Anyway.. there’s much legal stuff and legal history in the letter, which I don’t have the background to comment on.
While I’m not necessarily a fan of large planning processes, people understand them and randomly (or is it arbitrary and capricious?) placing decisions outside them, and changing management based on a nomination without any public process seems like a bad idea.
Involve the Public Before You Change Management pre ACEC Designation
The Rule eliminates this public notice and comment requirement for ACEC identification on the basis that the “general public involvement” processes associated with land use planning are sufficient. 88 Fed. Reg. at 19593. However, the Rule creates new provisions that allow for ACEC designation outside the land use planning process and, by extension, the “general public involvement” processes associated therewith. Id. at 19596-19597 (see, 43 C.F.R. § 1610.7-2(c)(3)) (“If nominations are received outside the planning process, interim management may be evaluated, considered, and implemented to protect relevant and important values until the BLM completes a planning process to determine whether to designate the area as an ACEC, in conformance with the current Resource Management Plan.”) In other words, upon nomination (which, problematically, can come from any entity), this Rule allows the BLM to treat an area as an ACEC without any formal land use planning, stakeholder engagement, or public process.

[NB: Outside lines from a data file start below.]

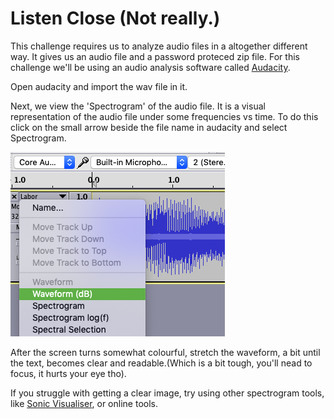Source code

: # Listen Close (Not really.)

This challenge requires us to analyze audio files in a altogether different way. It gives us an audio file and a password proteced zip file. For this challenge we'll be using an audio analysis software called [Audacity](https://www.audacityteam.org/download/).

Open audacity and import the wav file in it.

Next, we view the 'Spectrogram' of the audio file. It is a visual representation of the audio file under some frequencies vs time. To do this click on the small arrow beside the file name in audacity and select Spectrogram.

![SpectrogramSelect](https://github.com/dootdoot1111/BITSCTF/raw/main/Misc/Listen%20Close%20(Not%20really.)/Screenshot%202021-01-12%20at%201.23.24%20PM.png)

After the screen turns somewhat colourful, stretch the waveform, a bit until the text, becomes clear and readable.(Which is a bit tough, you'll nead to focus, it hurts your eye tho).

If you struggle with getting a clear image, try using other spectrogram tools, like [Sonic Visualiser](https://sonicvisualiser.org/download.html), or online tools.

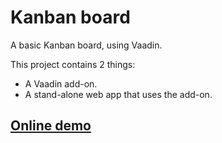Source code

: Kanban board
============

A basic Kanban board, using Vaadin.

This project contains 2 things:

* A Vaadin add-on.
* A stand-alone web app that uses the add-on.


[Online demo](http://marlon.virtuallypreinstalled.com/Kanban#board)
-------------------------------------------------------------------

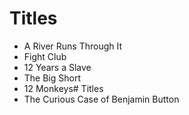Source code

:  # Titles

 - A River Runs Through It
 - Fight Club
 - 12 Years a Slave
 - The Big Short
 - 12 Monkeys# Titles
 - The Curious Case of Benjamin Button
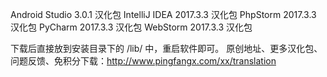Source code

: Android Studio 3.0.1 汉化包
IntelliJ IDEA 2017.3.3 汉化包
PhpStorm 2017.3.3 汉化包
PyCharm 2017.3.3 汉化包
WebStorm 2017.3.3 汉化包


下载后直接放到安装目录下的 /lib/ 中，重启软件即可。 
原创地址、更多汉化包、问题反馈、免积分下载：http://www.pingfangx.com/xx/translation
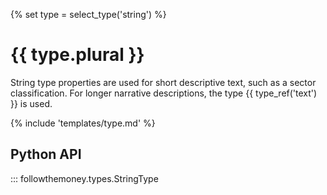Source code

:{% set type = select_type('string') %}
# {{ type.plural }}

String type properties are used for short descriptive text, such as a sector classification. For longer narrative descriptions, the type {{ type_ref('text') }} is used.

{% include 'templates/type.md' %}


## Python API

::: followthemoney.types.StringType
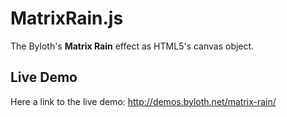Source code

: # MatrixRain.js
The Byloth's **Matrix Rain** effect as HTML5's canvas object.

## Live Demo
Here a link to the live demo: http://demos.byloth.net/matrix-rain/
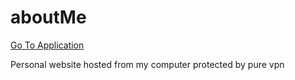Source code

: # aboutMe
<a href='http://141.101.171.156:8080' target='_blank'>Go To Application</a>
<br>

Personal website hosted from my computer protected by pure vpn
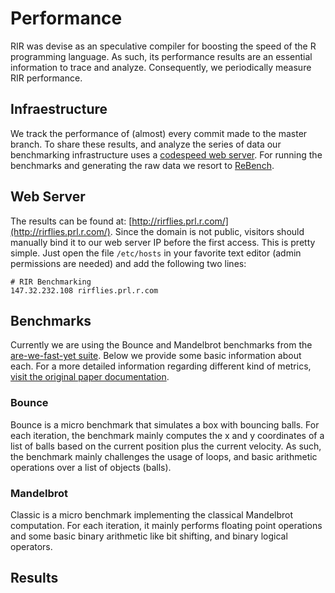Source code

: # Performance
RIR was devise as an speculative compiler for boosting the speed of the R programming 
language. As such, its performance results are an essential information to trace and 
analyze. Consequently, we periodically measure RIR performance.

## Infraestructure
We track the performance of (almost) every commit made to the master branch. To share these 
results, and analyze the series of data our benchmarking infrastructure uses a 
[codespeed web server](https://github.com/tobami/codespeed). For running the benchmarks 
and generating the raw data we resort to [ReBench](https://github.com/smarr/reBench/).

## Web Server
The results can be found at: [http://rirflies.prl.r.com/](http://rirflies.prl.r.com/).
Since the domain is not public, visitors should manually bind it to our web server IP 
before the first access. This is pretty simple. Just open the file `/etc/hosts` in your 
favorite text editor (admin permissions are needed) and add the  following two lines:

    # RIR Benchmarking
    147.32.232.108 rirflies.prl.r.com

## Benchmarks
Currently we are using the Bounce and Mandelbrot benchmarks from the 
[are-we-fast-yet suite](https://github.com/smarr/are-we-fast-yet/). Below we provide some
basic information about each. For a more detailed information regarding different kind of
metrics, [visit the original paper documentation](https://github.com/smarr/are-we-fast-yet/blob/master/docs/metrics.md).

### Bounce
Bounce is a micro benchmark that simulates a box with bouncing balls. For each iteration, 
the benchmark mainly computes the x and y coordinates of a list of balls based on the current 
position plus the current velocity. As such, the benchmark mainly challenges the usage of loops, 
and basic arithmetic operations over a list of objects (balls). 
 
### Mandelbrot 
Classic is a micro benchmark implementing the classical Mandelbrot computation. For each iteration,
it mainly performs floating point operations and some basic binary arithmetic like bit shifting, and
binary logical operators. 

## Results


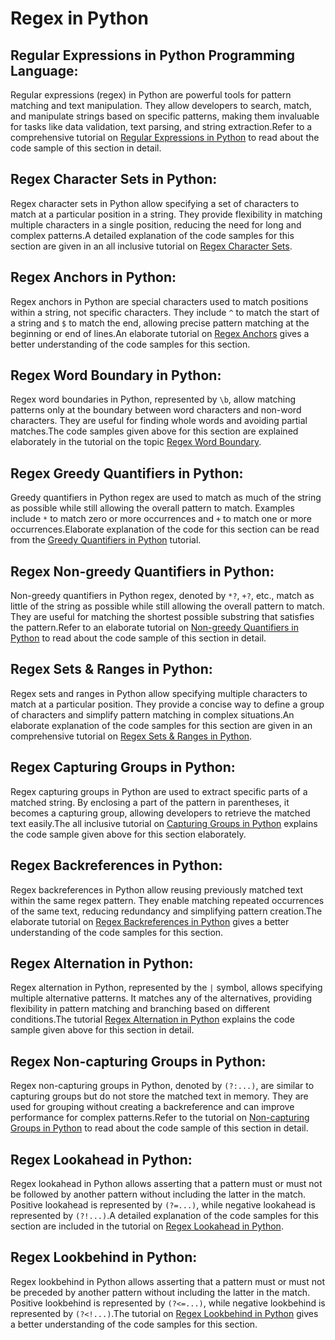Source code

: # Regex in Python

## Regular Expressions in Python Programming Language:
Regular expressions (regex) in Python are powerful tools for pattern matching and text manipulation. They allow developers to search, match, and manipulate strings based on specific patterns, making them invaluable for tasks like data validation, text parsing, and string extraction.Refer to a comprehensive tutorial on <a href="https://www.kolledge.com/python/tutorial/regular-expressions-in-python-programming-language">Regular Expressions in Python</a> to read about the code sample of this section in detail.


## Regex Character Sets in Python:
Regex character sets in Python allow specifying a set of characters to match at a particular position in a string. They provide flexibility in matching multiple characters in a single position, reducing the need for long and complex patterns.A detailed explanation of the code samples for this section are given in an all inclusive tutorial on <a href="https://www.kolledge.com/python/tutorial/character-sets-in-python">Regex Character Sets</a>.


## Regex Anchors in Python:
Regex anchors in Python are special characters used to match positions within a string, not specific characters. They include `^` to match the start of a string and `$` to match the end, allowing precise pattern matching at the beginning or end of lines.An elaborate tutorial on <a href="https://www.kolledge.com/python/tutorial/regex-anchors-in-python">Regex Anchors</a> gives a better understanding of the code samples for this section.


## Regex Word Boundary in Python:
Regex word boundaries in Python, represented by `\b`, allow matching patterns only at the boundary between word characters and non-word characters. They are useful for finding whole words and avoiding partial matches.The code samples given above for this section are explained elaborately in the tutorial on the topic <a href="https://www.kolledge.com/python/tutorial/regex-word-boundary-in-python">Regex Word Boundary</a>.


## Regex Greedy Quantifiers in Python:
Greedy quantifiers in Python regex are used to match as much of the string as possible while still allowing the overall pattern to match. Examples include `*` to match zero or more occurrences and `+` to match one or more occurrences.Elaborate explanation of the code for this section can be read from the <a href="https://www.kolledge.com/python/tutorial/regex-greedy-quantifiers-in-python">Greedy Quantifiers in Python</a> tutorial.


## Regex Non-greedy Quantifiers in Python:
Non-greedy quantifiers in Python regex, denoted by `*?`, `+?`, etc., match as little of the string as possible while still allowing the overall pattern to match. They are useful for matching the shortest possible substring that satisfies the pattern.Refer to an elaborate tutorial on <a href="https://www.kolledge.com/python/tutorial/regex-non-greedy-quantifiers-in-python">Non-greedy Quantifiers in Python</a> to read about the code sample of this section in detail.


## Regex Sets & Ranges in Python:
Regex sets and ranges in Python allow specifying multiple characters to match at a particular position. They provide a concise way to define a group of characters and simplify pattern matching in complex situations.An elaborate explanation of the code samples for this section are given in an comprehensive tutorial on <a href="https://www.kolledge.com/python/tutorial/regex-sets-ranges-in-python">Regex Sets & Ranges in Python</a>.


## Regex Capturing Groups in Python:
Regex capturing groups in Python are used to extract specific parts of a matched string. By enclosing a part of the pattern in parentheses, it becomes a capturing group, allowing developers to retrieve the matched text easily.The all inclusive tutorial on <a href="https://www.kolledge.com/python/tutorial/regex-capturing-groups-in-python">Capturing Groups in Python</a> explains the code sample given above for this section elaborately.


## Regex Backreferences in Python:
Regex backreferences in Python allow reusing previously matched text within the same regex pattern. They enable matching repeated occurrences of the same text, reducing redundancy and simplifying pattern creation.The elaborate tutorial on <a href="https://www.kolledge.com/python/tutorial/regex-backreferences-in-python">Regex Backreferences in Python</a> gives a better understanding of the code samples for this section.


## Regex Alternation in Python:
Regex alternation in Python, represented by the `|` symbol, allows specifying multiple alternative patterns. It matches any of the alternatives, providing flexibility in pattern matching and branching based on different conditions.The tutorial <a href="https://www.kolledge.com/python/tutorial/regex-alternation-in-python">Regex Alternation in Python</a> explains the code sample given above for this section in detail.


## Regex Non-capturing Groups in Python:
Regex non-capturing groups in Python, denoted by `(?:...)`, are similar to capturing groups but do not store the matched text in memory. They are used for grouping without creating a backreference and can improve performance for complex patterns.Refer to the tutorial on <a href="https://www.kolledge.com/python/tutorial/regex-non-capturing-groups-in-python">Non-capturing Groups in Python</a> to read about the code sample of this section in detail.


## Regex Lookahead in Python:
Regex lookahead in Python allows asserting that a pattern must or must not be followed by another pattern without including the latter in the match. Positive lookahead is represented by `(?=...)`, while negative lookahead is represented by `(?!...)`.A detailed explanation of the code samples for this section are included in the tutorial on <a href="https://www.kolledge.com/python/tutorial/regex-lookahead-in-python">Regex Lookahead in Python</a>.


## Regex Lookbehind in Python:
Regex lookbehind in Python allows asserting that a pattern must or must not be preceded by another pattern without including the latter in the match. Positive lookbehind is represented by `(?<=...)`, while negative lookbehind is represented by `(?<!...)`.The tutorial on <a href="https://www.kolledge.com/python/tutorial/regex-lookbehind-in-python">Regex Lookbehind in Python</a> gives a better understanding of the code samples for this section.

Aside from being legally rife, such an impenetrable, dictatorial procedure is just bad policy.
Not Appropriate for CatX
The import of this Rule requires the BLM to put its best foot forward with regard to NEPA, and the agency’s attempts to institute a rule of this magnitude, sans public participation and analysis, is disingenuous at best. The unforthcoming nature of such a move is only underscored by the fact that the BLM has undertaken NEPA review on other priority rulemakings, specifically the agency’s revision of its grazing regulations (43 C.F.R. Part 4100). While that rulemaking similarly deals with “administrative, financial, legal, technical, or procedural” regulations, the agency has waived CatEx in that rulemaking, recognizing that future decision-making under that regulatory paradigm may affect the quality of the human environment.
Extensions of Conservation Leases Semi-Automatic
The special consideration afforded “conservation leases” is pervasive throughout the Rule. For example, 43 C.F.R. § 6102.4(a)(3)(iii) removes an authorizing officer’s discretion in the issuance of conservation lease extensions, mandating that such extensions “shall” issue “if necessary to serve the purpose for which the lease was first issued.” 88 Fed. Reg. at 19600. Such singular treatment is not supported by statute.
Who remembers the 1995 Conservation Rule?
This Rule is nothing more than a revival of the 1995 conservation use rule, already stricken by the courts as unlawful. While the code section may have changed, this Rule would still provide an avenue for the issuance of “conservation” authorizations to the exclusion of public lands grazing. This Rule should be withdrawn as it suffers from the same fatal flaws as the 1995 prov1s1on.
How Were States and Tribes Involved in the Development of the Proposed Rule?
The final sentence says:
I ask that the BLM reconsider its inconsistent position here, withdraw the rule, and engage with States and stakeholders in a transparent and inclusive NEPA process they deserve.
The tone of these comments is a little cranky. I guess I would be kind of cranky too, if I were a Gov and our State had not been consulted on a federal regulation that fundamentally affects the lives of my constituents.